== Exercise inputs
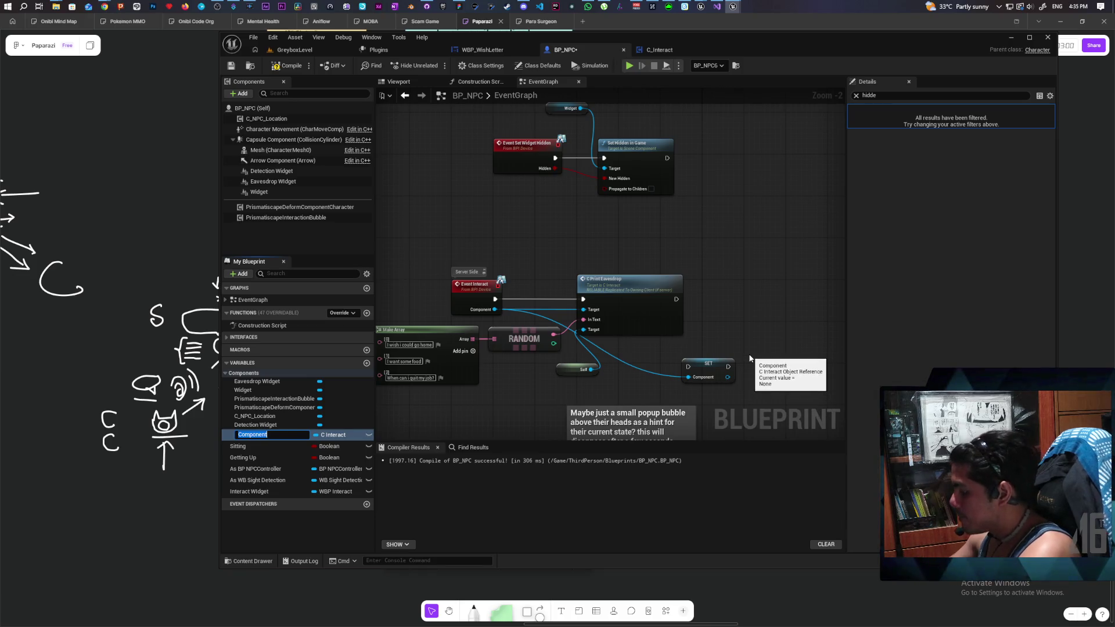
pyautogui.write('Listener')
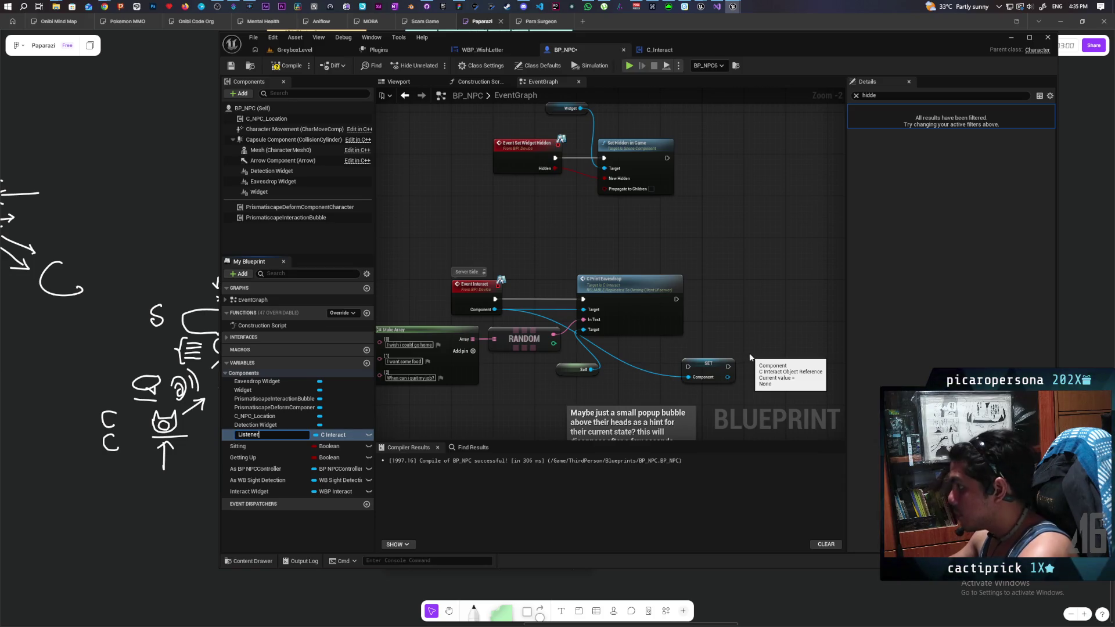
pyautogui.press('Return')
====
== Exercise inputs
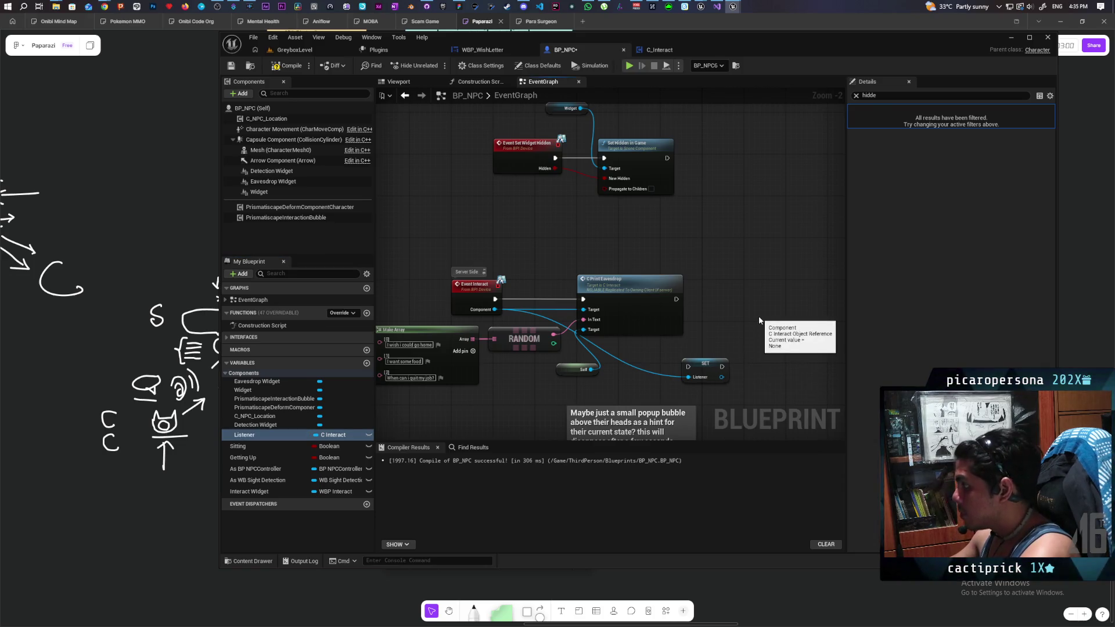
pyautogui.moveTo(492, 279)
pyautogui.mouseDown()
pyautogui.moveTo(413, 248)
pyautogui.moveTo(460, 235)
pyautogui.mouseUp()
====
Your task — From the material above, tally every line that includes the word "moveTo" and state the count only.

Exercise response — 3